*Data for review*.
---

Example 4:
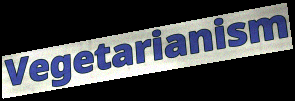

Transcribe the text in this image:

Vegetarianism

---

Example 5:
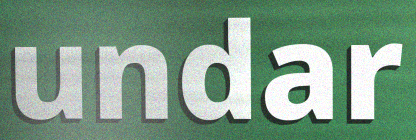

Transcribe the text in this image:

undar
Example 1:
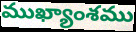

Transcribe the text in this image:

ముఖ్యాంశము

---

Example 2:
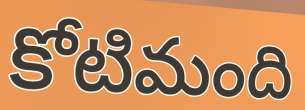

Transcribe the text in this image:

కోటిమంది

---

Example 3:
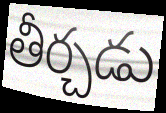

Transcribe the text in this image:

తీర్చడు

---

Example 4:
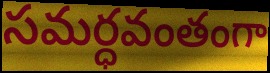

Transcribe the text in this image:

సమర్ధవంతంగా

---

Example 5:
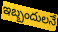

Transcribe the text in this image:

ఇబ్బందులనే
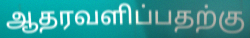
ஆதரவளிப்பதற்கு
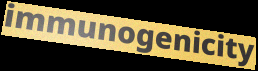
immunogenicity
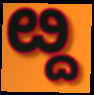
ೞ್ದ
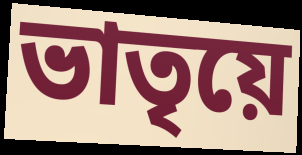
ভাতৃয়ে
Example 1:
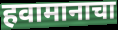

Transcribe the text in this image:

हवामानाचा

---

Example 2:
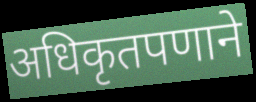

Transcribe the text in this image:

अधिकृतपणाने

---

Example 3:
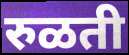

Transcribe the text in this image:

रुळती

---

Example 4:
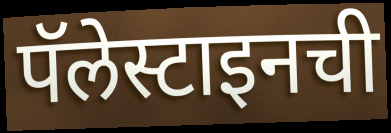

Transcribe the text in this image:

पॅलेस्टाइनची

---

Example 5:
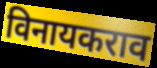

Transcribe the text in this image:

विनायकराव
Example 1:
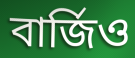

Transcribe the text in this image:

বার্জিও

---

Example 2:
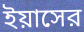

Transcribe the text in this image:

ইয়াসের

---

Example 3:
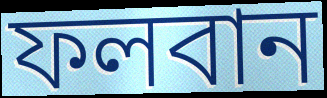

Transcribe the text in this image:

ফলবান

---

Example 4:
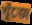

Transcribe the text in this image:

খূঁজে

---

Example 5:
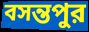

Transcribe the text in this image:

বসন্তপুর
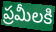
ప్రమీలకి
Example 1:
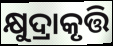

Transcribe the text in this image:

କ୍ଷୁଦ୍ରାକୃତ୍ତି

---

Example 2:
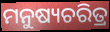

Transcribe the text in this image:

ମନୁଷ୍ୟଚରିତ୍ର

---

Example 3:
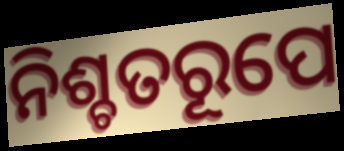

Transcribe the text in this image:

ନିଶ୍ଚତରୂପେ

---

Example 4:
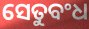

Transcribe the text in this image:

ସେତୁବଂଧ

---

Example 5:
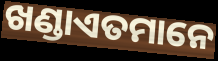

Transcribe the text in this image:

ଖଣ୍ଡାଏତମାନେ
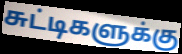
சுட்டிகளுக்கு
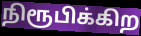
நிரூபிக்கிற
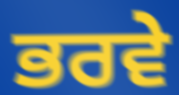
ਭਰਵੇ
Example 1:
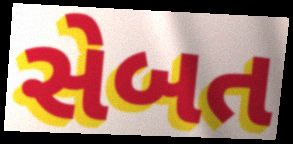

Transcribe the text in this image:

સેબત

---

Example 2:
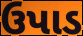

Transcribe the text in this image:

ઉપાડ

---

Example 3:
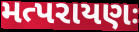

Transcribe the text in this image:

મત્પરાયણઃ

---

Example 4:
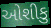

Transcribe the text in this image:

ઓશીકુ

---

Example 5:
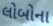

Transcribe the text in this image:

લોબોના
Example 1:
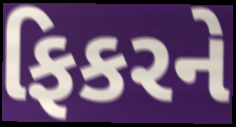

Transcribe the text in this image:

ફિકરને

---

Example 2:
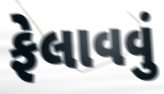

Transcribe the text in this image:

*Task brief*.
Once the pictures are removed, copy the material above exactly.

*Finished exercise*.
---

Example 4:

Transcribe the text in this image:

Vegetarianism

---

Example 5:

Transcribe the text in this image:

undar
Example 1:

Transcribe the text in this image:

ముఖ్యాంశము

---

Example 2:

Transcribe the text in this image:

కోటిమంది

---

Example 3:

Transcribe the text in this image:

తీర్చడు

---

Example 4:

Transcribe the text in this image:

సమర్ధవంతంగా

---

Example 5:

Transcribe the text in this image:

ఇబ్బందులనే
ஆதரவளிப்பதற்கு
immunogenicity
ೞ್ದ
ভাতৃয়ে
Example 1:

Transcribe the text in this image:

हवामानाचा

---

Example 2:

Transcribe the text in this image:

अधिकृतपणाने

---

Example 3:

Transcribe the text in this image:

रुळती

---

Example 4:

Transcribe the text in this image:

पॅलेस्टाइनची

---

Example 5:

Transcribe the text in this image:

विनायकराव
Example 1:

Transcribe the text in this image:

বার্জিও

---

Example 2:

Transcribe the text in this image:

ইয়াসের

---

Example 3:

Transcribe the text in this image:

ফলবান

---

Example 4:

Transcribe the text in this image:

খূঁজে

---

Example 5:

Transcribe the text in this image:

বসন্তপুর
ప్రమీలకి
Example 1:

Transcribe the text in this image:

କ୍ଷୁଦ୍ରାକୃତ୍ତି

---

Example 2:

Transcribe the text in this image:

ମନୁଷ୍ୟଚରିତ୍ର

---

Example 3:

Transcribe the text in this image:

ନିଶ୍ଚତରୂପେ

---

Example 4:

Transcribe the text in this image:

ସେତୁବଂଧ

---

Example 5:

Transcribe the text in this image:

ଖଣ୍ଡାଏତମାନେ
சுட்டிகளுக்கு
நிரூபிக்கிற
ਭਰਵੇ
Example 1:

Transcribe the text in this image:

સેબત

---

Example 2:

Transcribe the text in this image:

ઉપાડ

---

Example 3:

Transcribe the text in this image:

મત્પરાયણઃ

---

Example 4:

Transcribe the text in this image:

ઓશીકુ

---

Example 5:

Transcribe the text in this image:

લોબોના
Example 1:

Transcribe the text in this image:

ફિકરને

---

Example 2:

Transcribe the text in this image:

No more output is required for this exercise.